College senior Becca Orleans who took the class with Powell this semester, said that she taught two Jacqueline Woodson poems to her students because she thought that Woodson was an excellent role model. “The first poem we read by her was called ‘Reading,’ and it was about how she had trouble with reading growing up,” she said. “She had her own way of doing it, where she would read the same stories over and over again until they made sense to her. I thought that was a really good role model… because here’s this really famous poet who’s won all these awards, and when she was growing up, reading was really hard for her. The poem starts with ‘I am not my sister,’ so we wrote about things we do our own way or things that make us different and being proud of those differences, so they all started with, ‘I am not.’”

However, while Orleans was the teacher, she said she also learned a lot from her middle school students. “[The middle school classroom] is different to me in atmosphere [since] all [the students] want to do is encourage each other’s poems,” she said. “Just the way that they think is really cool — unafraid to make these crazy comparisons. This one [sixth-grade] student, Roman [Bynum-Robinson], wrote, ‘If there is no more joy, / put your attitude in space.’ Some of those lines like that, I just kind of stop and think, ‘Wow, how are you seeing the world right now? I wish I could.’”

The middle school students themselves said they also enjoyed learning from Powell and College students. Sixth-grader Katherine Doane said she liked how the College students created an open atmosphere for the middle school students to be creative. “One of the things that I enjoyed about the poetry classes is that they gave enough freedom,” she said. “It wasn’t like freedom so that it was disorganized or anything — it was actually freedom to let us write and actively express some of our own ideas.” Sixth-grader Cody Slimak agreed. “I liked how they were so open, and they would give us a topic and we could freely write whatever we want off the topic,” he said.

Seventh-grader Tessa Newson said the prompts College students provided helped spark her imagination. “I got inspiration from one of the poems they read to us,” she said. “One of the lines is ‘sweet brown-sugar love,’ and I love that, and I just kept on adding on to that idea.” Sixth-grader Lily Peterson said she also enjoyed hearing what her classmates created. “My favorite part was probably everyone reading their poems at the end of class,” she said.

The reading at the Cat in the Cream acts as a celebratory culmination of the residencies taught by the College students, and it continues to be a space where the College and community gather to enjoy a night of poetry. The middle school students were proud to perform their poems in front of their families and friends. “I liked the poem I chose because of the wordplay that I did. It sounded really good,” Newson said. Slimak was also proud of his poem. “I chose to read my poem because I loved the last line. It was such a truthful line, like a ‘bam!’ moment,” he said.

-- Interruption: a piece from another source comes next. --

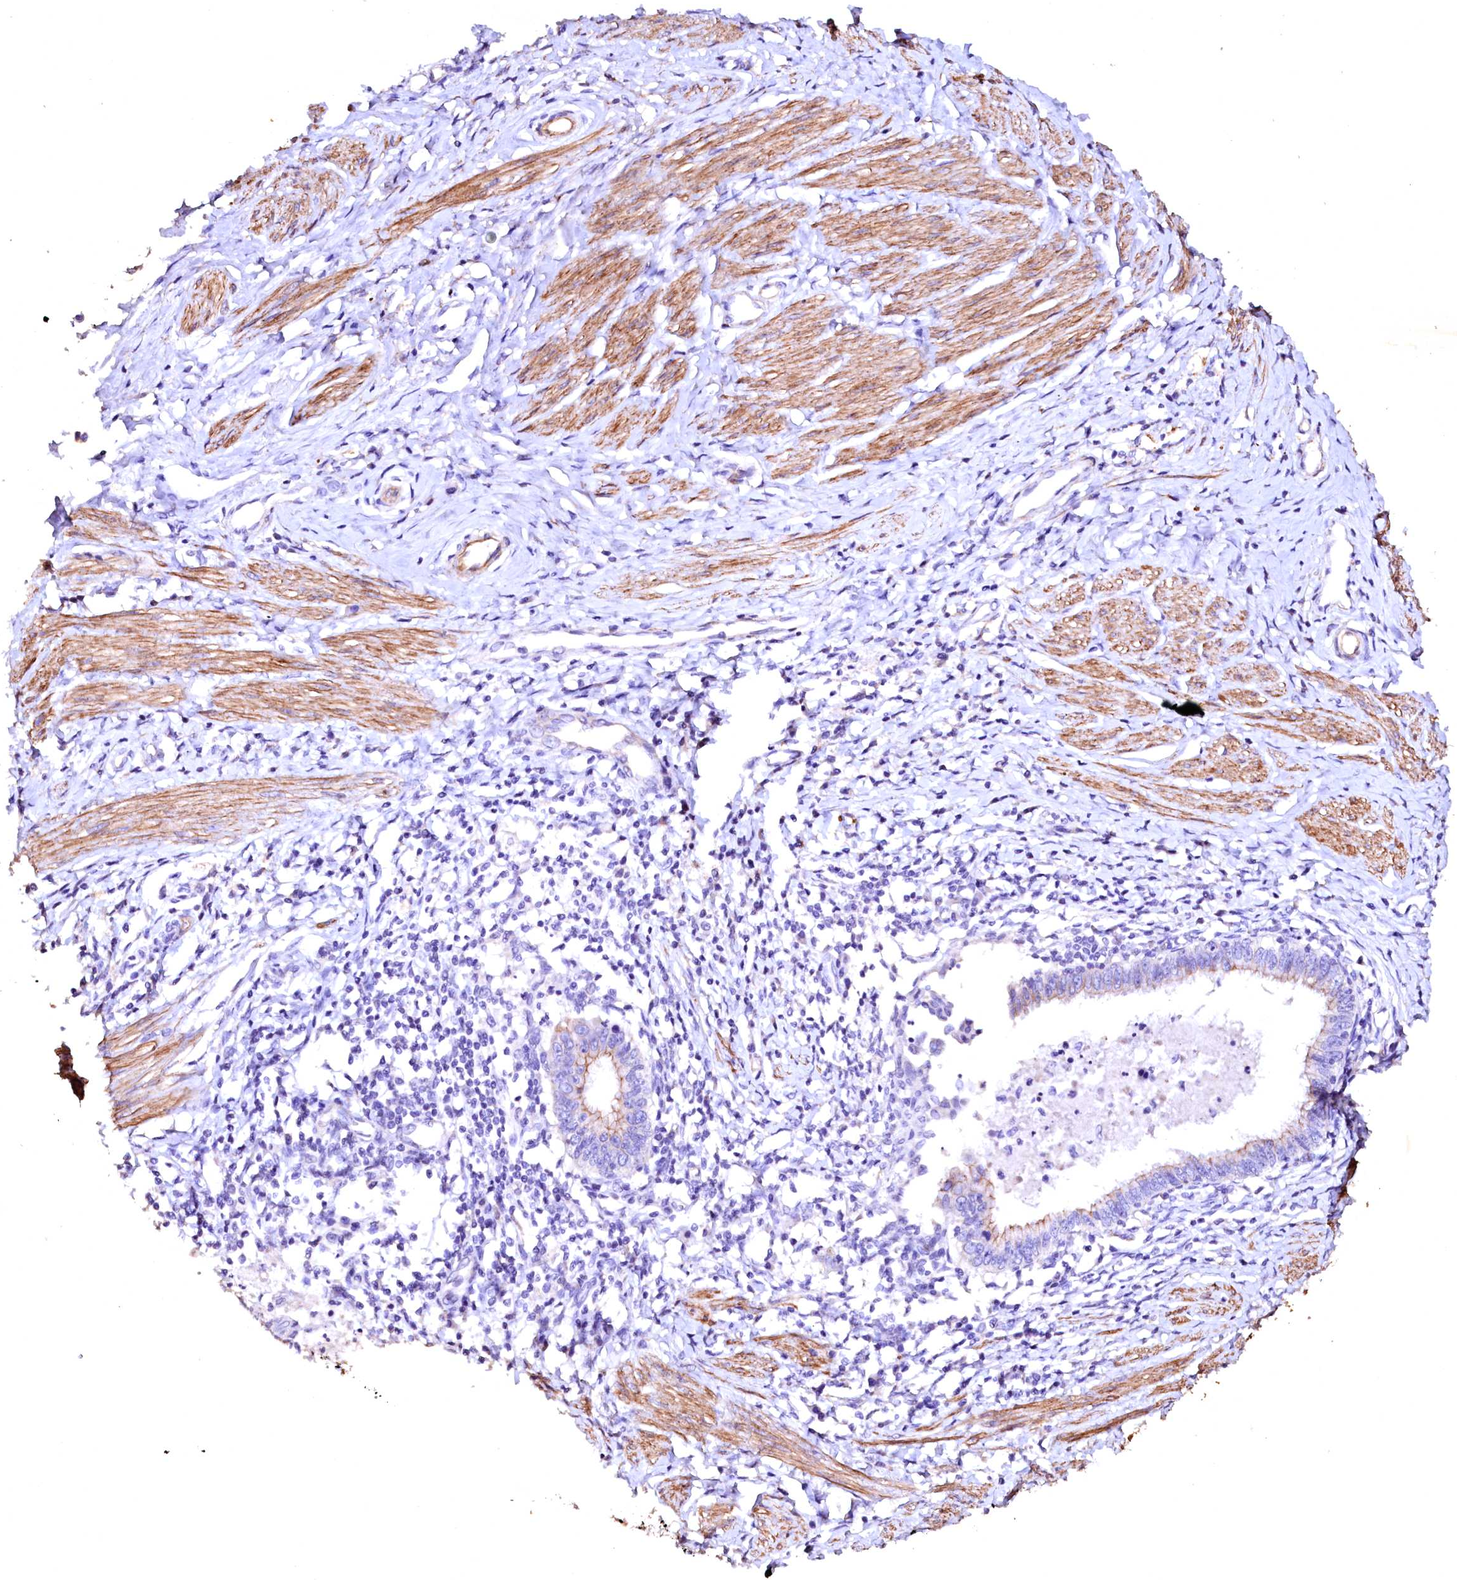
{"staining": {"intensity": "weak", "quantity": "<25%", "location": "cytoplasmic/membranous"}, "tissue": "cervical cancer", "cell_type": "Tumor cells", "image_type": "cancer", "snomed": [{"axis": "morphology", "description": "Adenocarcinoma, NOS"}, {"axis": "topography", "description": "Cervix"}], "caption": "This image is of cervical cancer (adenocarcinoma) stained with immunohistochemistry (IHC) to label a protein in brown with the nuclei are counter-stained blue. There is no staining in tumor cells.", "gene": "VPS36", "patient": {"sex": "female", "age": 36}}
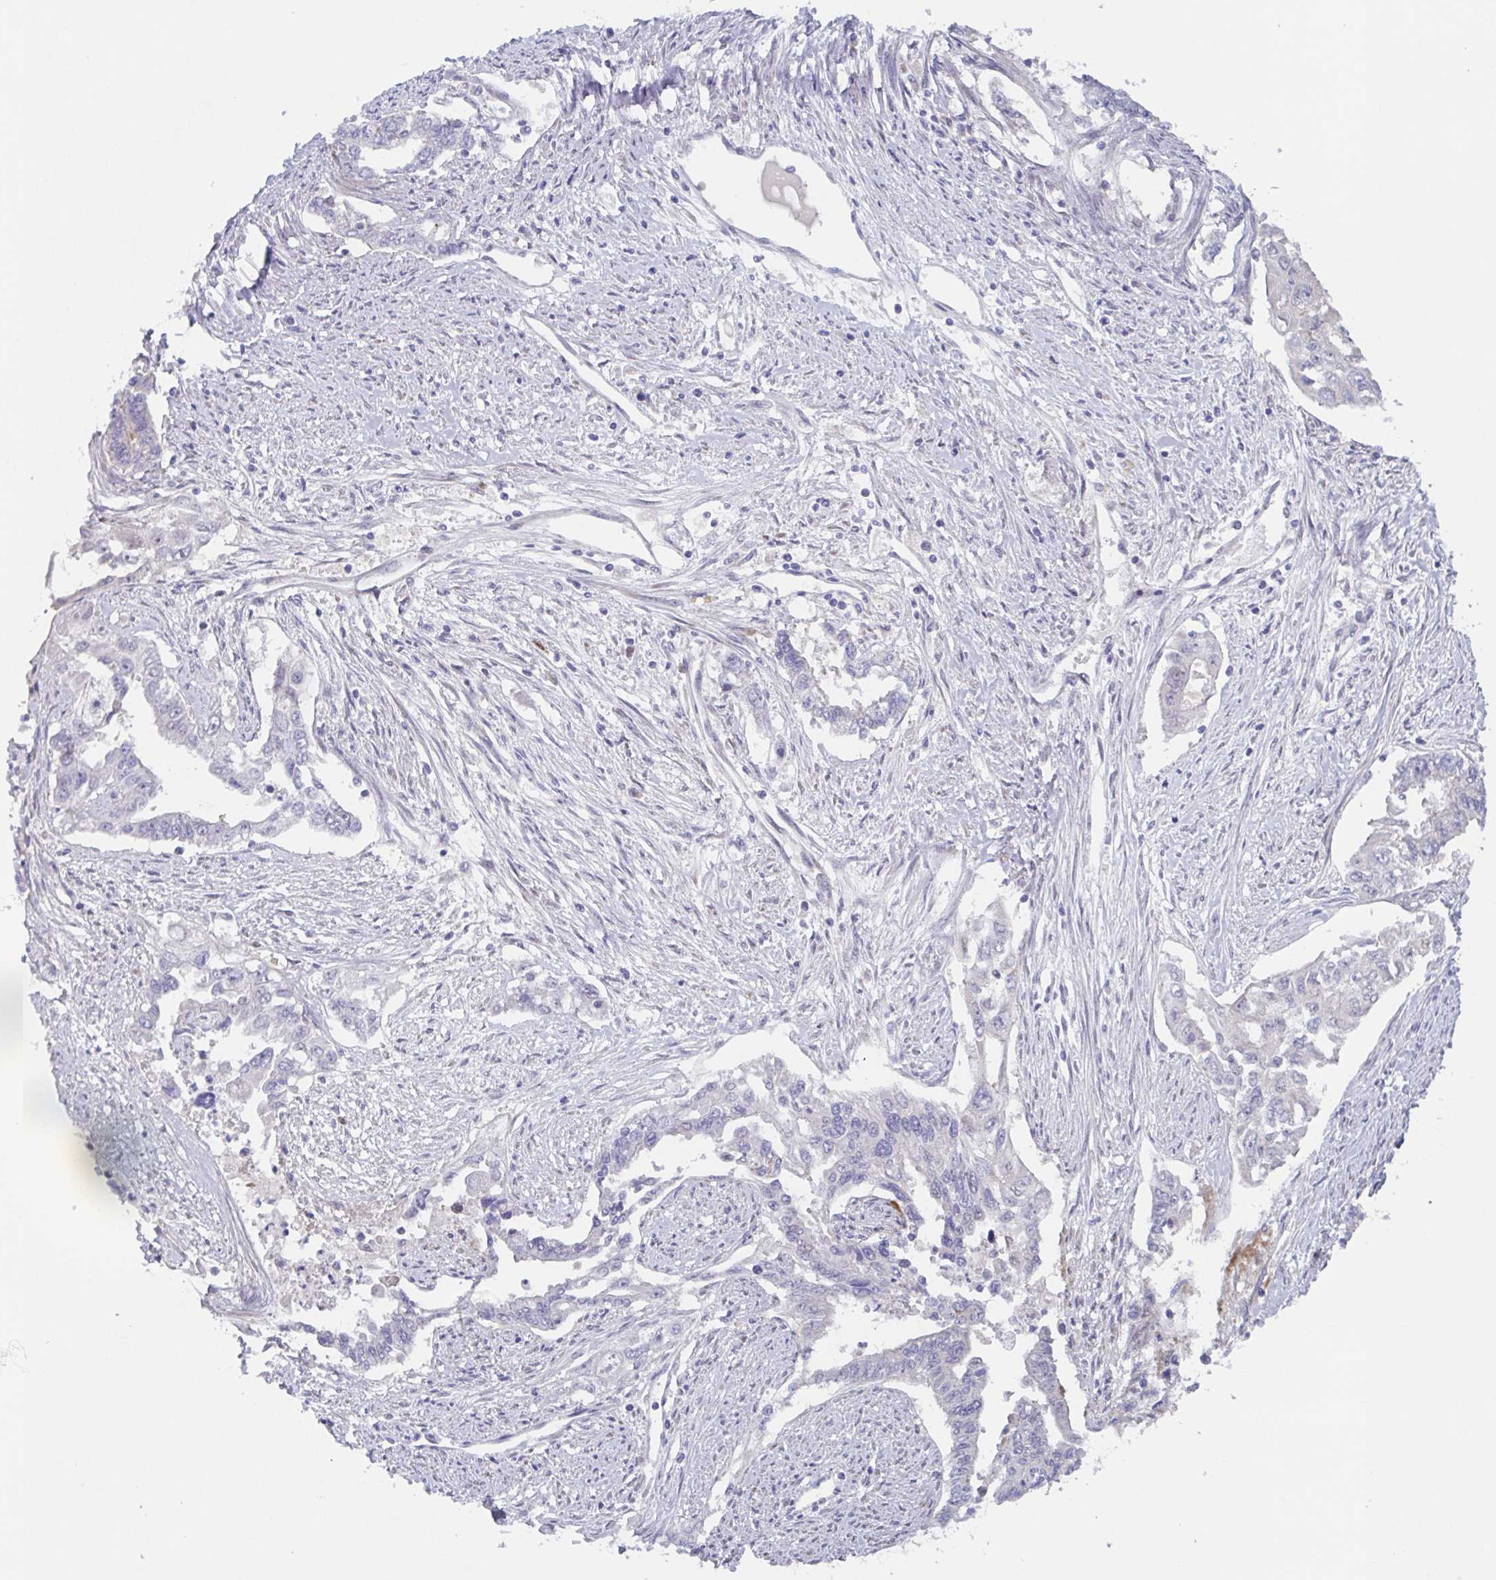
{"staining": {"intensity": "negative", "quantity": "none", "location": "none"}, "tissue": "endometrial cancer", "cell_type": "Tumor cells", "image_type": "cancer", "snomed": [{"axis": "morphology", "description": "Adenocarcinoma, NOS"}, {"axis": "topography", "description": "Uterus"}], "caption": "Adenocarcinoma (endometrial) stained for a protein using immunohistochemistry exhibits no positivity tumor cells.", "gene": "POU2F3", "patient": {"sex": "female", "age": 59}}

Orleans said she will continue teaching the middle school students in the spring through the new WITS Program. “It’s almost like once I got that experience of being in the middle school and getting to know those kids, I can’t really imagine a college experience without them,” she said. “I do learn so much from them and feel so good every time I go in. … I just want to keep working with them and keep spending time with them and see what other amazing things they can do.”